Jean Aimé Bitsing. L’enseignant d’espagnol évoque la situation de l’enseignant et le mot d’ordre de grève craie morte.

Pourquoi le mot d’ordre de grève craie morte ?

C’est à dessein que je vous parle aujourd’hui car nous sommes fatigués, il n’y a plus d’autre issue que d’exprimer notre mécontentement.

Depuis combien d’années êtes-vous sur le terrain ?

Je suis sur le terrain depuis 1996, jusqu’à ce jour je continue de boire de la poussière et de la craie.

Quelles sont vos revendications ?

Nos revendications s’étalent sur un chapelet, il y a des enseignants qui terminent  leur formation et passent  des années durant  sans percevoir les 2 / 3 de leurs salaires  ce qui ne leur permet pas de subvenir à leurs besoins. Il y a le problème de l’intégration qui est un calvaire et quand bien même on réussi à déposer son dossier d’intégration on n’intègre pas, pour les plus chanceux, lorsqu’on réussi à déposer son dossier, les incidences financières ne suivent pas, mieux encore, il y a le sempiternel problème de profil de carrière, comment pouvez-vous expliquer que vous enseignez un enfant qui revient vous retrouver quelques années plus tard sur le terrain et devient votre proviseur ? On fait tout dans notre pays pour clochardiser les enseignants, non, il faut mettre un terme à cette situation.

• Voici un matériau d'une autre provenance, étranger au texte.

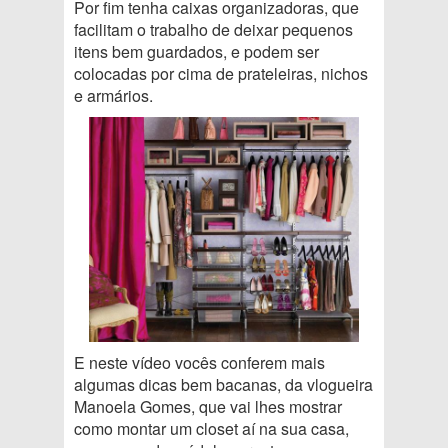
Por fim tenha caixas organizadoras, que
facilitam o trabalho de deixar pequenos
itens bem guardados, e podem ser
colocadas por cima de prateleiras, nichos
e armários.
E neste vídeo vocês conferem mais
algumas dicas bem bacanas, da vlogueira
Manoela Gomes, que vai lhes mostrar
como montar um closet aí na sua casa,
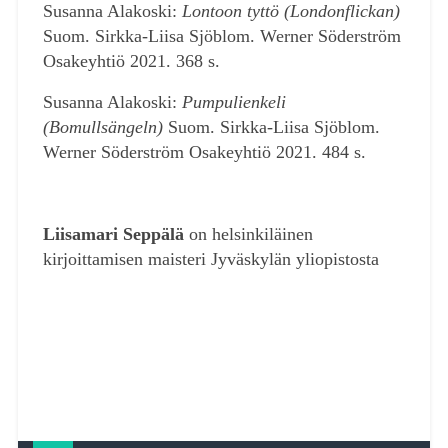
Susanna Alakoski:
Lontoon tyttö
(Londonflickan)
Suom. Sirkka-Liisa Sjöblom. Werner Söderström
Osakeyhtiö 2021. 368 s.
Susanna Alakoski:
Pumpulienkeli
(Bomullsängeln)
Suom. Sirkka-Liisa Sjöblom.
Werner Söderström Osakeyhtiö 2021. 484 s.
Liisamari Seppälä
on helsinkiläinen
kirjoittamisen maisteri Jyväskylän yliopistosta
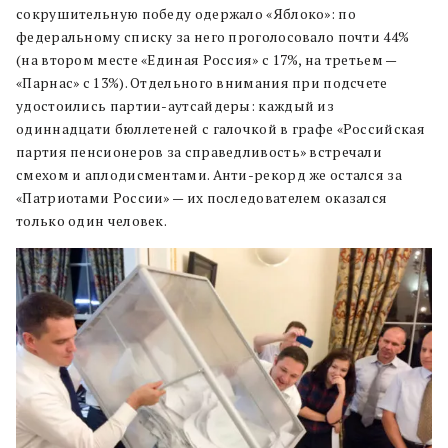
сокрушительную победу одержало «Яблоко»: по
федеральному списку за него проголосовало почти 44%
(на втором месте «Единая Россия» с 17%, на третьем —
«Парнас» с 13%). Отдельного внимания при подсчете
удостоились партии-аутсайдеры: каждый из
одиннадцати бюллетеней с галочкой в графе «Российская
партия пенсионеров за справедливость» встречали
смехом и аплодисментами. Анти-рекорд же остался за
«Патриотами России» — их последователем оказался
только один человек.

Qu’espérez- vous ? Un redressement de carrière ?

Je n’ai pas de soucis de carrière maintenant, nous nous battons pour nos jeunes collègues, pour le futur, nous nous battons pour que l’enseignant retrouve la place qui est la sienne dans la société car      Je crois que l’opération craie morte n’est rien d’autre  que le début d’une série d’actions que nous allons mener.